# Off Topic > Tips and Tutorials >  >  Dual Monitors - Trouble Displaying separate spreadsheets on each Monitor

## ExcelTip

Tip submitted by: Judy Cocking, 


Go to START Menu, open a copy of Excell.  
It will open on one of your monitors.  It does not matter which one.  
Now, open a second copy of Excell the same way. 
(DO NOT DOUBLECLICK A FILE NAME TO OPEN EXCELL!)  
The second will open directly on top of the first one., 
but there will be two Excell icons in the task bar.  
Drag the top one  to the other screen.  
You can now open two searate files on each of the windows.

----------


## Daniel

Thanks for the tip!

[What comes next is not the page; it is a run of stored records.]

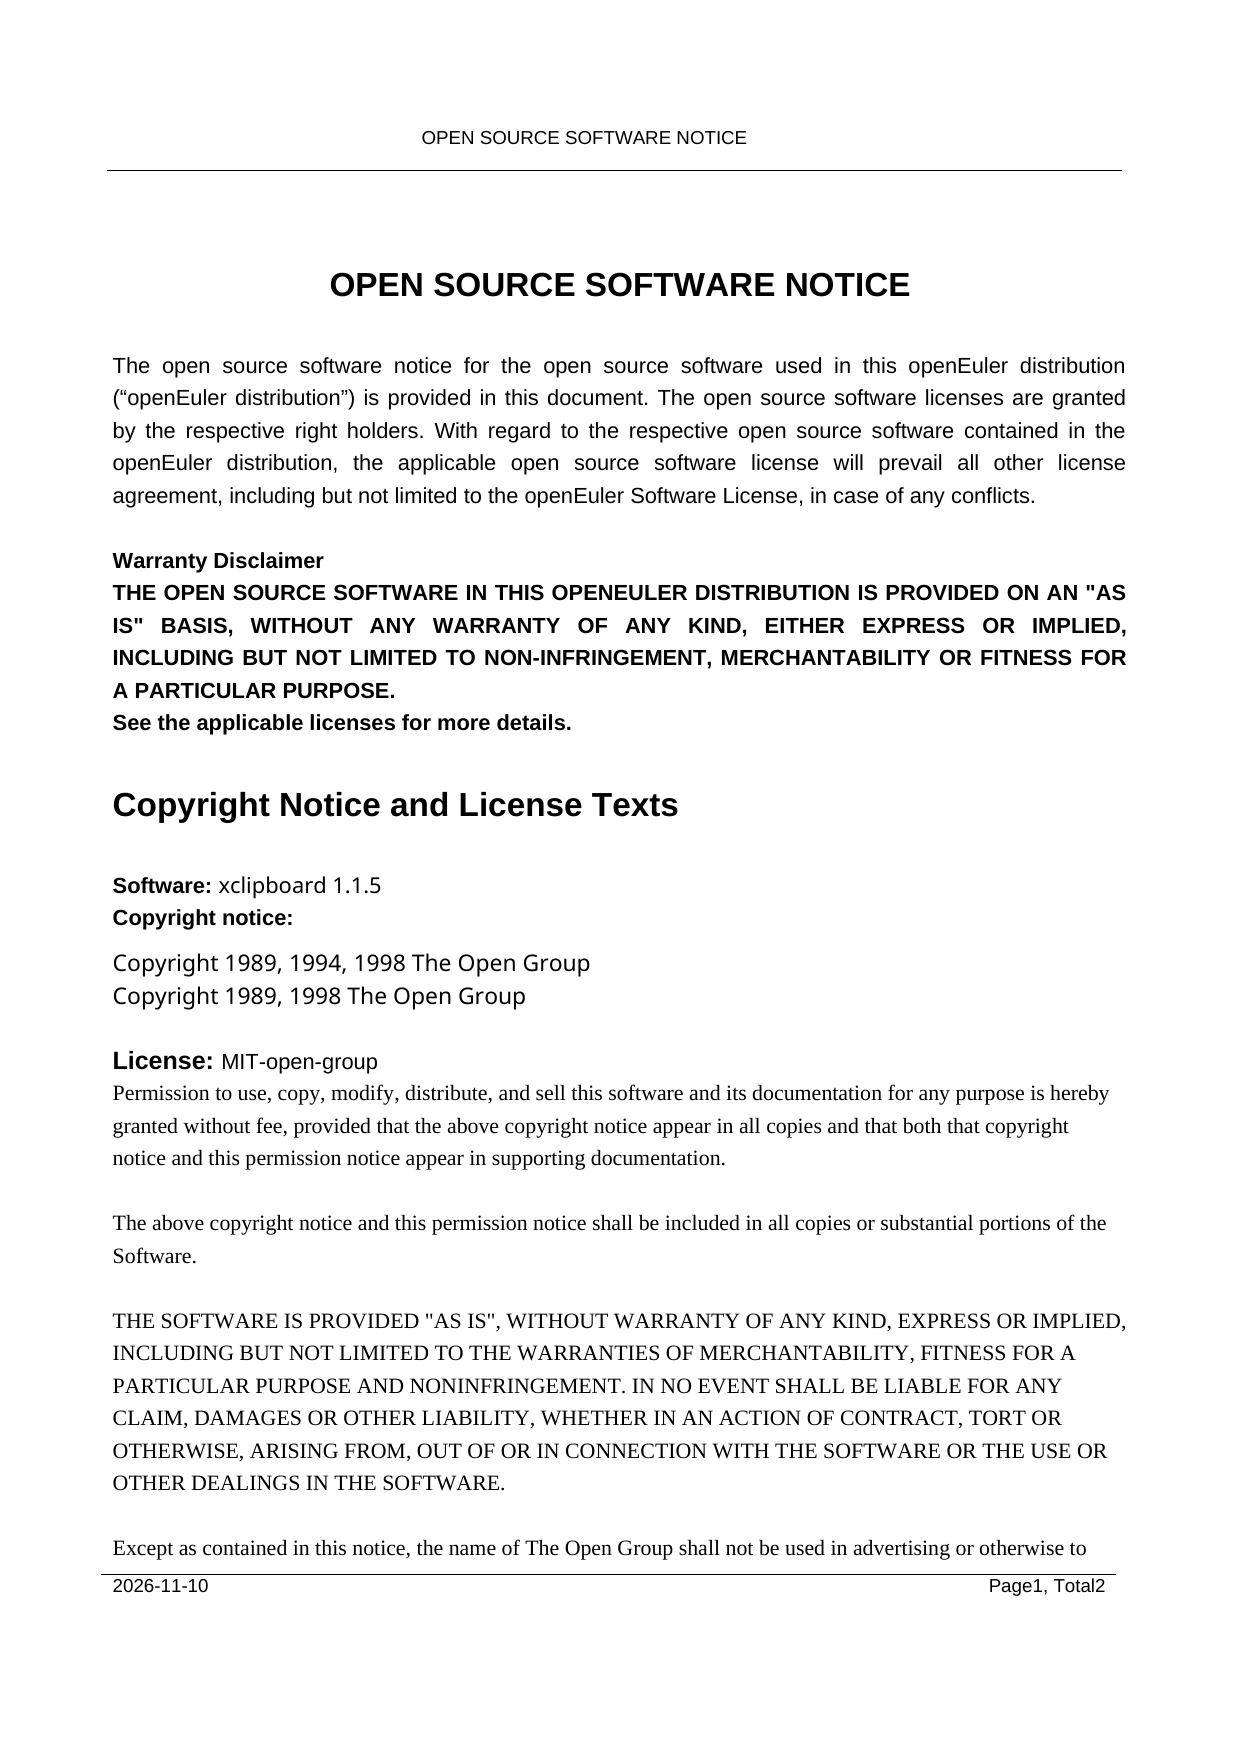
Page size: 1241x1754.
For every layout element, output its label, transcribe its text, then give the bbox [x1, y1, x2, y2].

text Copyright Notice and License Texts [112, 771, 1128, 836]
text Warranty Disclaimer [112, 544, 1128, 576]
text Copyright 1989, 1994, 1998 The Open Group Copyright 1989, 1998 The Open Group [112, 947, 1128, 1044]
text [112, 1077, 1128, 1564]
text License: MIT-open-group [112, 1044, 1128, 1077]
text THE OPEN SOURCE SOFTWARE IN THIS OPENEULER DISTRIBUTION IS PROVIDED ON AN "AS IS" BASIS, WITHOUT ANY WARRANTY OF ANY KIND, EITHER EXPRESS OR IMPLIED, INCLUDING BUT NOT LIMITED TO NON-INFRINGEMENT, MERCHANTABILITY OR FITNESS FOR A PARTICULAR PURPOSE. See the applicable licenses for more details. [112, 576, 1128, 739]
text The open source software notice for the open source software used in this openEuler distribution (“openEuler distribution”) is provided in this document. The open source software licenses are granted by the respective right holders. With regard to the respective open source software contained in the openEuler distribution, the applicable open source software license will prevail all other license agreement, including but not limited to the openEuler Software License, in case of any conflicts. [112, 349, 1128, 511]
title Software: xclipboard 1.1.5 [112, 869, 1128, 901]
text Copyright notice: [112, 901, 1128, 934]
text OPEN SOURCE SOFTWARE NOTICE [112, 251, 1128, 316]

It helped us.

----------


## KITSAM

Can any of you experts out there advise me how I can open linked work sheets of the same Excel file on dual monitors so that when I input data into Sheet One I can see the change to its linked cell in Sheet two on my second monitor.
I have no problem displaying Sheet One & Sheet Two on the serarate monitors but I cannot inter link the data input.
Hpoe I have described my problem adequately - any tips would be much appreciated.
Cheers
KITSAM

----------


## KITSAM

Judy Cocking: Thanks for your tip

When I try to open the file on the second copy of Excell I get an MS Windows Note saying "File in Use" with an added note "xls is locked for editing by OEM" and giving me an option to yiew the second copy in 'read only' format.

Any further thoughts? 


KITSAM

----------